The point is that, as other posters have said, there is no way for a function in Python to know what's going to be done with it's return value (EDIT: okay, maybe there would be some weird bytecode-hacking way, but don't do that) - but you can work around it in the cases that matter.

Answer 5

New Solution

This is a new that solution detects when the result of the function is used for assignment by examining its own bytecode. There is no bytecode writing done, and it should even be compatible with future versions of Python because it uses the opcode module for definitions.

import inspect, dis, opcode

def check_status():

    try:
        frame = inspect.currentframe().f_back
        next_opcode = opcode.opname[ord(frame.f_code.co_code[frame.f_lasti+3])]
        if next_opcode == "POP_TOP": 
            # or next_opcode == "RETURN_VALUE":
            # include the above line in the if statement if you consider "return check_status()" to be assignment
            print "I was not assigned"
            print "Pretty printer status check 0.02v"
            print "NOTE: This is so totally not written for giant robots"
            return
    finally:
        del frame    

    # do normal routine

    info = {'cond_op': 1, 't_canoncharge': 1342, 'stage_booster': 5}

    return info

# no assignment    
def test1():
    check_status()

# assignment
def test2():
    a = check_status()

# could be assignment (check above for options)
def test3():
    return check_status()

# assignment
def test4():
    a = []
    a.append(check_status())
    return a

Solution 1

This is the old solution that detects whenever you are calling the function while debugging under python -i or PDB.

import inspect

def check_status():
    frame = inspect.currentframe()
    try:
        if frame.f_back.f_code.co_name == "<module>" and frame.f_back.f_code.co_filename == "<stdin>":
            print "Pretty printer status check 0.02v"
            print "NOTE: This is so totally not written for giant robots"
    finally:
        del frame

    # do regular stuff   
    return {'cond_op': 1, 't_canoncharge': 1342, 'stage_booster': 5}

def test():
    check_status()


>>> check_status()
Pretty printer status check 0.02v
NOTE: This is so totally not written for giant robots
{'cond_op': 1, 't_canoncharge': 1342, 'stage_booster': 5}

>>> a=check_status()
Pretty printer status check 0.02v
NOTE: This is so totally not written for giant robots

>>> a
{'cond_op': 1, 't_canoncharge': 1342, 'stage_booster': 5}

test()
>>>

Answer 6

There's no use case for this.
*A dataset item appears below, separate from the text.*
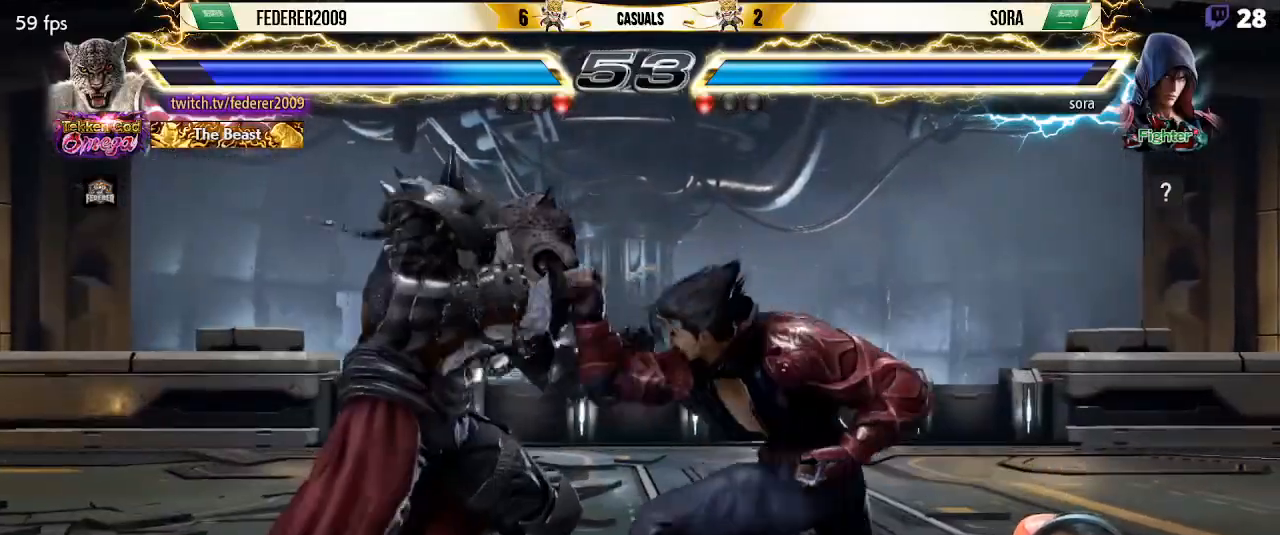
{"buttons": ["DPAD_LEFT"], "left_stick": "center", "events": [[67, "SQUARE", "up"]]}
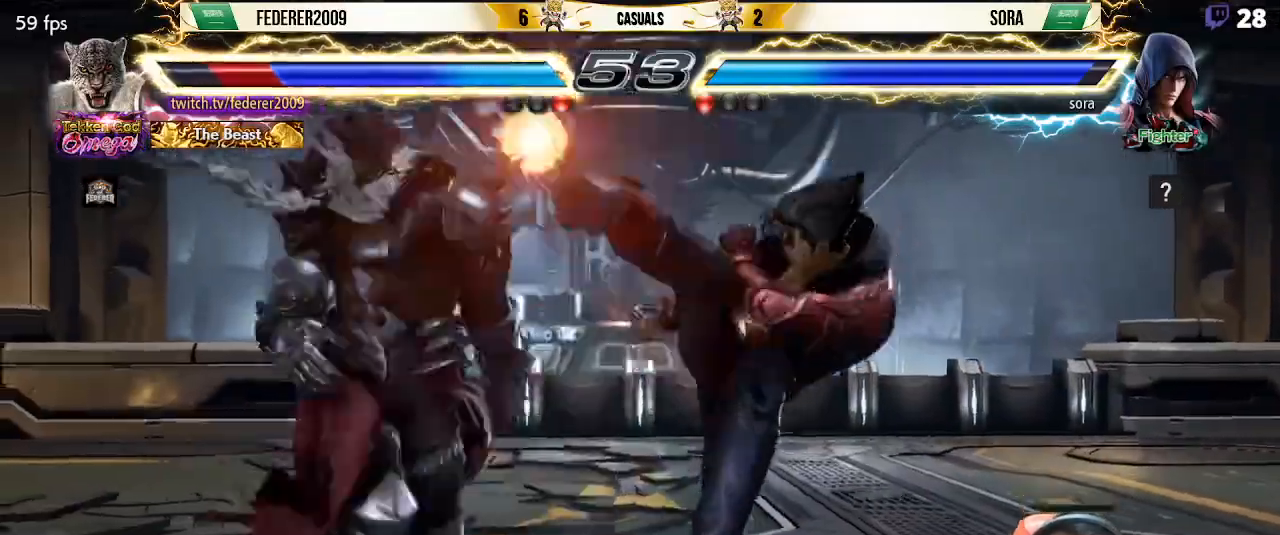
{"buttons": ["DPAD_DOWN", "DPAD_LEFT"], "left_stick": "center", "events": [[33, "SQUARE", "down"], [433, "DPAD_DOWN", "down"], [433, "DPAD_LEFT", "up"], [500, "DPAD_LEFT", "down"], [500, "SQUARE", "up"]]}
Python assigns all interactive results to a special variable named _.

You can do the following interactively. Works great. No funny business.

>>> check_status()
{'cond_op': 1, 't_canoncharge': 1342, 'stage_booster': 5, 'range_est_sigma': 0.023, 'fuel_est': 32557154, 'beer_type': 31007, 'beer_temp': 2, 'catchphrase_suggestion': 1023, 'virtual_on': 'hell yes'}

>>> pprint.pprint( _ )
{'beer_temp': 2,
 'beer_type': 31007,
 'catchphrase_suggestion': 1023,
 'cond_op': 1,
 'fuel_est': 32557154,
 'range_est_sigma': 0.023,
 'stage_booster': 5,
 't_canoncharge': 1342,
 'virtual_on': 'hell yes'}

Answer 7

Even if there is a way to do this, it's a bad idea. Imagine trying to debug something that behaves differently depending on the context it's called from. Now try to imagine that it's six months from now and this is buried in part of some system that's too big to keep in your head all at once.

Keep it simple. Explicit is better than implicit. Just make a pretty-print function (or use the pprint module) and call that on the result. In an interactive Pythn session you can use _ to get the value of the last expression.